Spouting her views on what she called the economic draft, the woman was escorted from the building by the police officer on duty at the school. At least no one had pulled the fire alarm or called in a bomb threat. Yet.
Settling into their seats on the stage in the order in which they were speaking—more or less alphabetical—Mitzi sat in the second to last chair, with Calhoun to her right. The Marine Corps’ position was always to the right of the Navy.
The Colorado National Guard went first. Followed by Air Force Annie, who could always be counted on for a laugh, and to go over five minutes.
As Mike and Ike did their tag-team routine for the Army, Mitzi shuffled through her index cards. Public speaking was not her thing. Luckily she had a three-minute commercial that would be projected onto the screen behind her and only two minutes to fill.
The polite applause for Mike and Ike faded.
Stepping up to the podium, Mitzi took a deep breath and scanned the audience for a friendly face. She found Dan’s and smiled back at him. Challenging herself to work hospital corpsman into her spiel at least four times, she began.
“Good afternoon, I’m Chief Petty Officer Mitzi Zahn. Eight years ago I was sitting where you are today wondering what I was going to do with my life…. I played the snare drum in the school band—” she smiled at Kelly in the crowd “—your basic overachiever.

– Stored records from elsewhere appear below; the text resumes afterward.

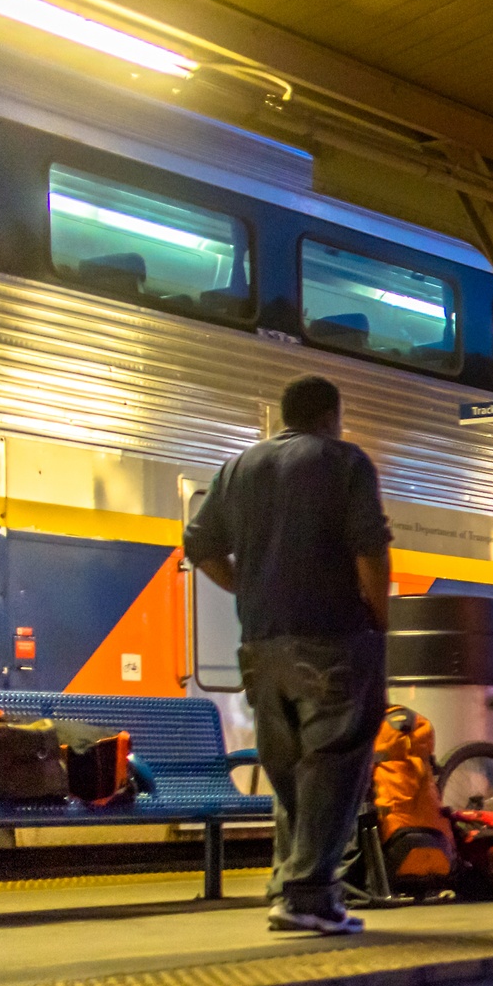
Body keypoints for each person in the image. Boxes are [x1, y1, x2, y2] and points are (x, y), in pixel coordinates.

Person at [183, 374, 391, 934]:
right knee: (337, 760)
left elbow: (198, 544)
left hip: (260, 643)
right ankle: (308, 896)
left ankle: (290, 885)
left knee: (293, 769)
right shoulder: (346, 462)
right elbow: (369, 546)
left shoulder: (239, 468)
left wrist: (246, 586)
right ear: (331, 415)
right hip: (331, 636)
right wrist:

“College was certainly an option. But I was eager to get out into what I considered the ‘real world.’” She supplied air quotation marks for real world. “My brother and his best friend had joined the military two years earlier. They seemed to be having fun—I wanted to have some fun.” Her emphasis on fun generated a collective laugh from her a
udience.
“In reality what they were doing was taking on responsibilities I never dreamed of. The fun came in their love of life and the jobs they were doing. They were both with the SEAL teams at the time. So I walked into the very recruiting station where I work today and told my recruiter I wanted to be a Navy SEAL.
“Well, he laughed as loud as you’re laughing now. Then he told me I couldn’t be a Navy SEAL because I was a girl, but he could make me a hospital corpsman. I said okay, and signed up for the delayed entry program.” She really had been that naive. “A few months later I graduated from high school and shipped off to boot camp followed by hospital corpsman ‘A’ school.

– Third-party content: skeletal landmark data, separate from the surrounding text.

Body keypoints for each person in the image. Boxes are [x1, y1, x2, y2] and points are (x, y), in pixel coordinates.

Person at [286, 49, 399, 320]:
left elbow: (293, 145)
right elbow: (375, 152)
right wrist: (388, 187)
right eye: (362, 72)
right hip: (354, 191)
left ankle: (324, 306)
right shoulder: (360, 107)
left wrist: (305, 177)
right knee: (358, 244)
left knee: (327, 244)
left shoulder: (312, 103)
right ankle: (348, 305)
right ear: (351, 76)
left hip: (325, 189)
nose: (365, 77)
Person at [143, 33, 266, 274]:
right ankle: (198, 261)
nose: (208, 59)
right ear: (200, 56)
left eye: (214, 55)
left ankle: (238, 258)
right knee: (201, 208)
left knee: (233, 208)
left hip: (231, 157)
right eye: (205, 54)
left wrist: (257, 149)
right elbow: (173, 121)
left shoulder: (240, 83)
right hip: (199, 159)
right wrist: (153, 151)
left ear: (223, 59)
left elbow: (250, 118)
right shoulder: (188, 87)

“At the end of it I watched my fellow corpsmen go on to work with SEALs and Seabees and even Marine Force Recon teams. Of course, they were all guys.” She paused again for the laughs. “And while most corpsmen will work within a hospital environment, I knew that wasn’t what I wanted. I met with a savvy Navy career counselor and told her my dilemma—I was born with the wrong set of genes.

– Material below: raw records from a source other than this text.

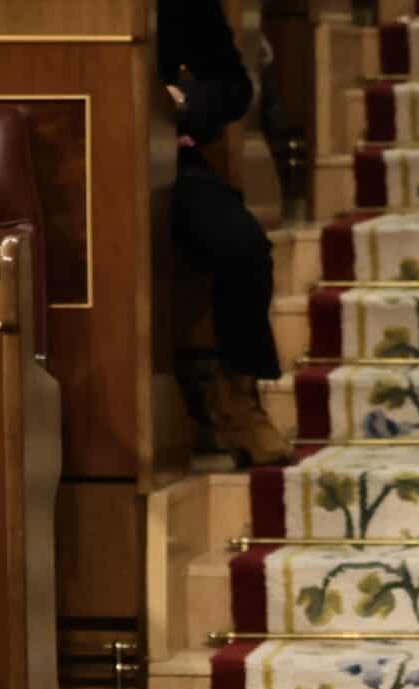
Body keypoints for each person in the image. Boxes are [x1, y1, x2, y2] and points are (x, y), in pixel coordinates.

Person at [160, 0, 288, 467]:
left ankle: (238, 400)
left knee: (243, 245)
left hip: (159, 157)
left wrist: (182, 101)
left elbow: (232, 85)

“She took one look at my file and said, ‘…I see you were captain of your swim team in high school. I can get you into special ops.’ A girl in spec ops—what a concept. I said, ‘What do I have to do?’ After two years of intensive mental and physical training, I became an AIRR, an aviation rescue swimmer. SAR—search and rescue—is some of the most rewarding work you’ll find anywhere.
“As it turned out, my hospital corpsman background proved invaluable, as I later went on to advanced AIRR school for emergency medical training. You’re sitting here today with a world of possibilities before you. Let me open your mind to what the United States Navy can do for you. Thank you.”
Mitzi finished as the motto for rescue swimmer flashed across the screen behind her: So Others May Live. The first of six thirty-second high-octane “Accelerate Your Life” clips began to play. She ended with a low-key favorite of hers called “Navy SEAL Footprints,” a night shot of a beach with a cloud-covered moon, waves crashing against the shore.